Two Years Later, Apple Store Workers Are Still Fighting for a First Contract
“They’re master gaslighters,” a worker at the first store to unionize told More Perfect Union.
by Sebastian Ward and Jordan Zakarin, More Perfect Union
Workers at an Apple Store in Maryland are still in the early stages of negotiating a first contract with the tech giant, two full years after they became the company’s first retail store to unionize.
“It’s been, for me, exactly what I would've expected from Apple, knowing how Apple likes to talk to itself about their ideals and actions,” Billy Jarboe, an Apple worker in Towson and member of the union’s bargaining committee, told More Perfect Union.
Apple has long positioned itself, to both its workforce and consumers, as distinct from other cold and heartless technology companies, with a progressive ethos that urges customers and employees alike to “think different.” Its advertising and marketing have emphasized this repeatedly over the years, including in a 2016 campaign called “Enriching Lives.”
One line in particular resonates with the Towson workers trying to reconcile this image with the company’s behavior: “At our core, we believe our soul is our people.” But after two years of the company stalling contract negotiations, union-busting, and withholding benefits to union members, workers have been left with a different impression.
“They’re master gaslighters,” Jarboe said.
The union suggests it is seeking very modest concessions in its first contract. The list of demands includes a 6 percent wage increase that rises with inflation and more flexible scheduling, something that the company has since extended to the rest of its retail employees.
Last week, the two sides reached tentative agreements on some peripheral issues, such as time and attendance policy. On the most important points, however, workers say they are nowhere near a consensus.

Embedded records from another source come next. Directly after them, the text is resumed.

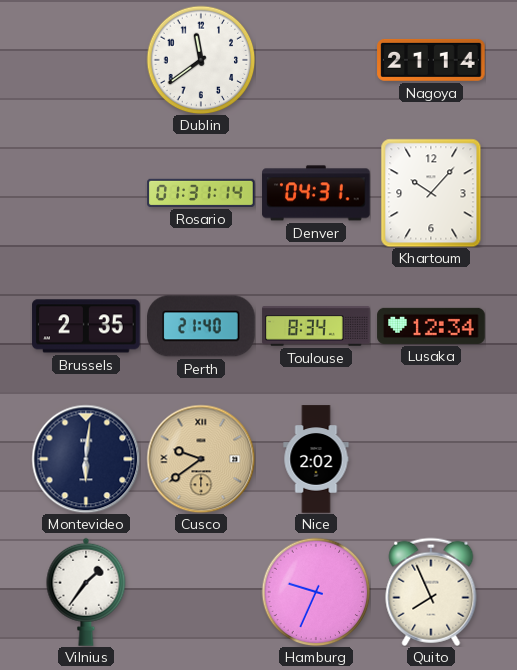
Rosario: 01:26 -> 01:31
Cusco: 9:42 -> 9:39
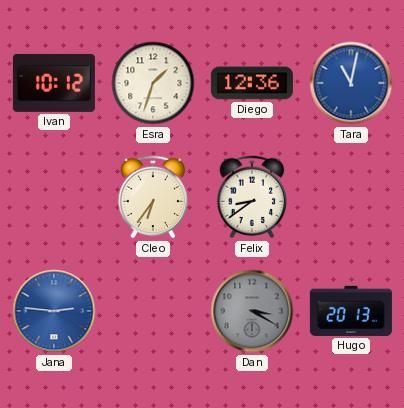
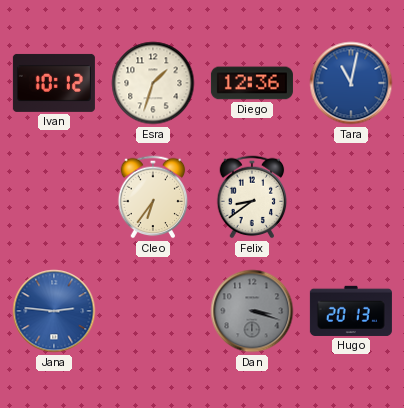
Dan: 3:20 -> 3:18
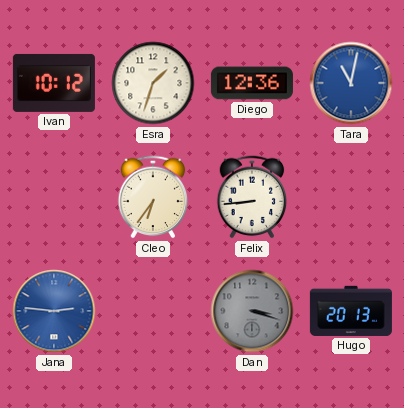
Felix: 8:39 -> 8:44
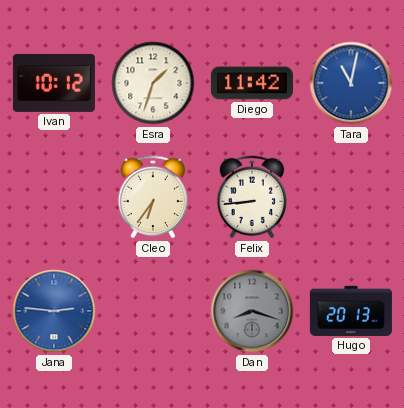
Diego: 12:36 -> 11:42
Dan: 3:18 -> 8:18
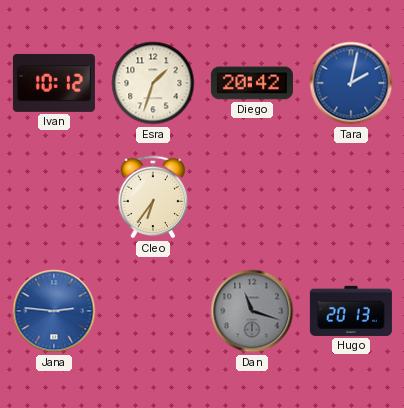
Diego: 11:42 -> 20:42
Tara: 11:02 -> 2:02
Felix: 8:44 -> none
Dan: 8:18 -> 11:18
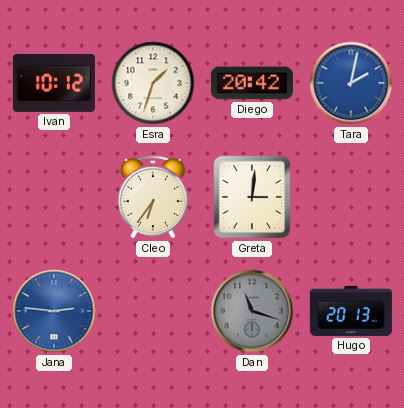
Greta: none -> 3:01
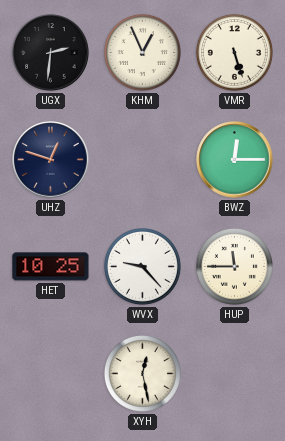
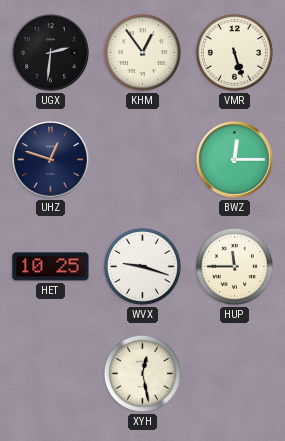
KHM: 12:56 -> 12:54
WVX: 9:23 -> 9:18
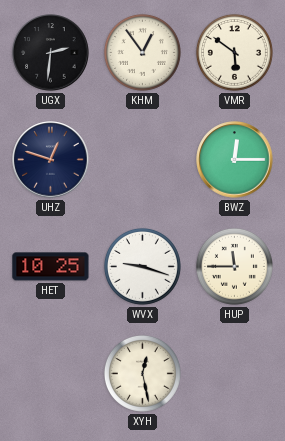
VMR: 5:27 -> 5:51
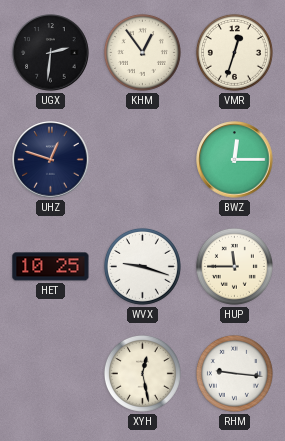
VMR: 5:51 -> 12:33
RHM: none -> 9:16
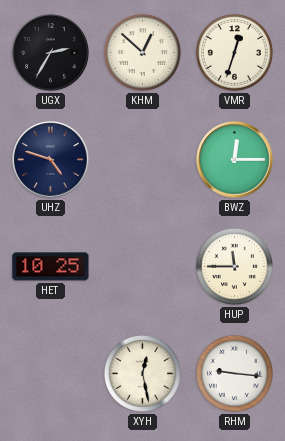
UGX: 2:31 -> 2:35
KHM: 12:54 -> 12:52
UHZ: 12:48 -> 4:48
WVX: 9:18 -> none
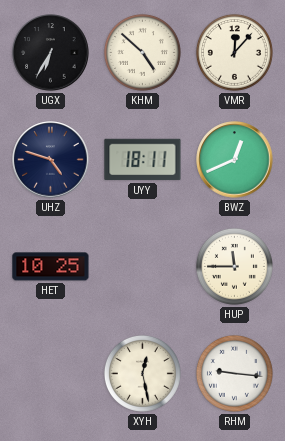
UGX: 2:35 -> 6:35
KHM: 12:52 -> 4:52
VMR: 12:33 -> 12:07
UYY: none -> 18:11
BWZ: 12:15 -> 12:41
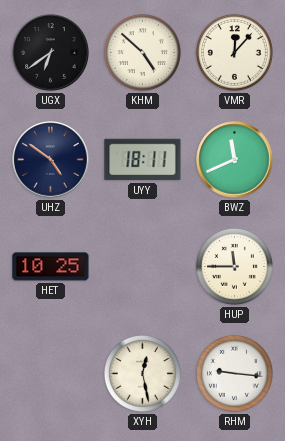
UGX: 6:35 -> 6:39
UHZ: 4:48 -> 4:51
BWZ: 12:41 -> 11:41
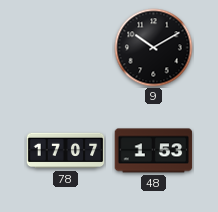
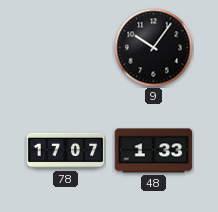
9: 10:10 -> 10:06
48: 1:53 -> 1:33
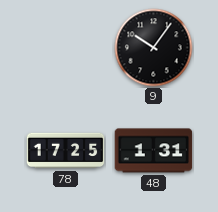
78: 17:07 -> 17:25
48: 1:33 -> 1:31
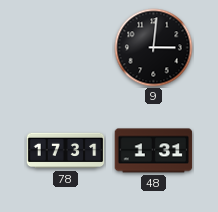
9: 10:06 -> 3:01
78: 17:25 -> 17:31
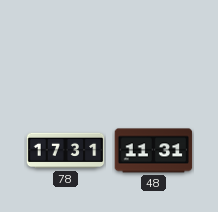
9: 3:01 -> none
48: 1:31 -> 11:31
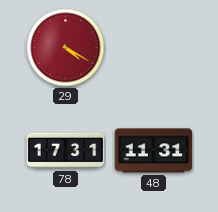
29: none -> 4:20
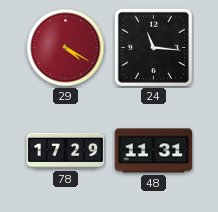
24: none -> 11:16
78: 17:31 -> 17:29
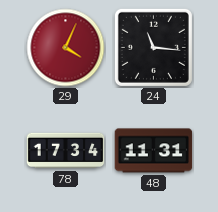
29: 4:20 -> 4:04
78: 17:29 -> 17:34
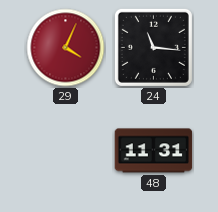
78: 17:34 -> none
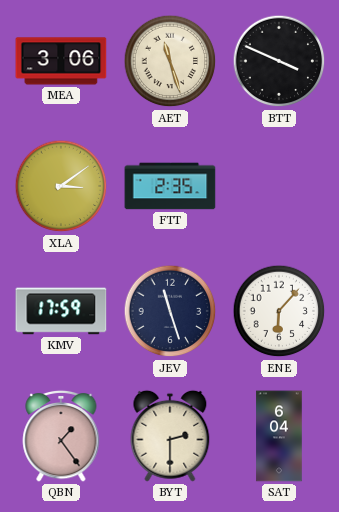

The scheduling issue is particularly galling to the Towson workers, as the company has offered a version of what the union wants to every other Apple Store. The company’s lawyers say that such a change is “subject to bargaining” and thus cannot be implemented — a tactic reminiscent of Starbucks withholding new benefits from unionized workers, such as credit card tipping and raises, during the ongoing campaign at that company. (Starbucks has since begun offering some of those benefits to union workers, as bargaining between the two sides has resumed.)
At the same time, even maintaining the same scheduling regime is creating hardship for Towson workers, who have been hindered by the mall where they work shortening its hours. The current scheduling policies are most burdensome on women and people with children, according to Chaya Barrett, a worker at the Towson store.
"We found that a lot of the women specifically are affected by the scheduling and availability, mostly women of color, including myself,” Barrett said. “And then most of them are part-time and are mothers, whether they're single mothers or they have partners."
Apple has also not given union workers access to the same health and safety standards. The workers in Towson proposed a health and safety committee that would ensure safe practices were followed in response to COVID concerns. Apple dismissed the idea, then implemented health and safety committees at other local retail stores—but not in Towson.
While the National Labor Relations Board has established that it is against the law to deny new benefits to union members, the meager consequences are meaningless to the world's second-most valuable tech company, with a market cap of nearly $3 trillion.
After Apple was charged with violating the National Labor Relations Act in 2023 for terminating its COVID-19 sick leave policy without negotiating with the union, Apple was only required to credit missing sick days to affected workers and compensate a single former employee for 19 hours of sick leave they took from the change of policy up until the settlement. At Apple’s World Trade Center store in New York City, a senior manager interrogated employees about union activity, and managers were directed by the store leader to confiscate union flyers from the break room on three occasions in a single day, an NLRB judge ruled last year; Apple was ordered to cease-and-desist interrogating workers.
Moreover, employees across the country have been required to attend anti-union “captive audience” meetings, and a fake union, orchestrated by management, was established to squash unionization efforts at a store in Ohio.
Last year, Towson workers accused Apple of surface bargaining, a violation of the National Labor Relations Act. Surface bargaining involves clear and obvious stalling and time-wasting, including when a company feigns improvements by merely rephrasing existing policies. In this instance, Apple demanded 42 days to draft a counter-proposal, which workers alleged amounted to a rewording of their current policies.
As a result, a mediator was hired to work with the two sides. While a modicum of progress has been made, workers have already authorized a strike if they can’t reach a deal. Workers at the Towson store don’t want to see that happen, though, and remain hopeful that Apple will engage in genuine negotiations.
“What we really hope for is there not to be a work stoppage. We really want to just get a fair contract.” said Eric Brown, an employee at the Towson store. “We really want to get these ULP charges taken care of. We want Apple to do the right thing, and we hope that all comes from negotiating in good faith.”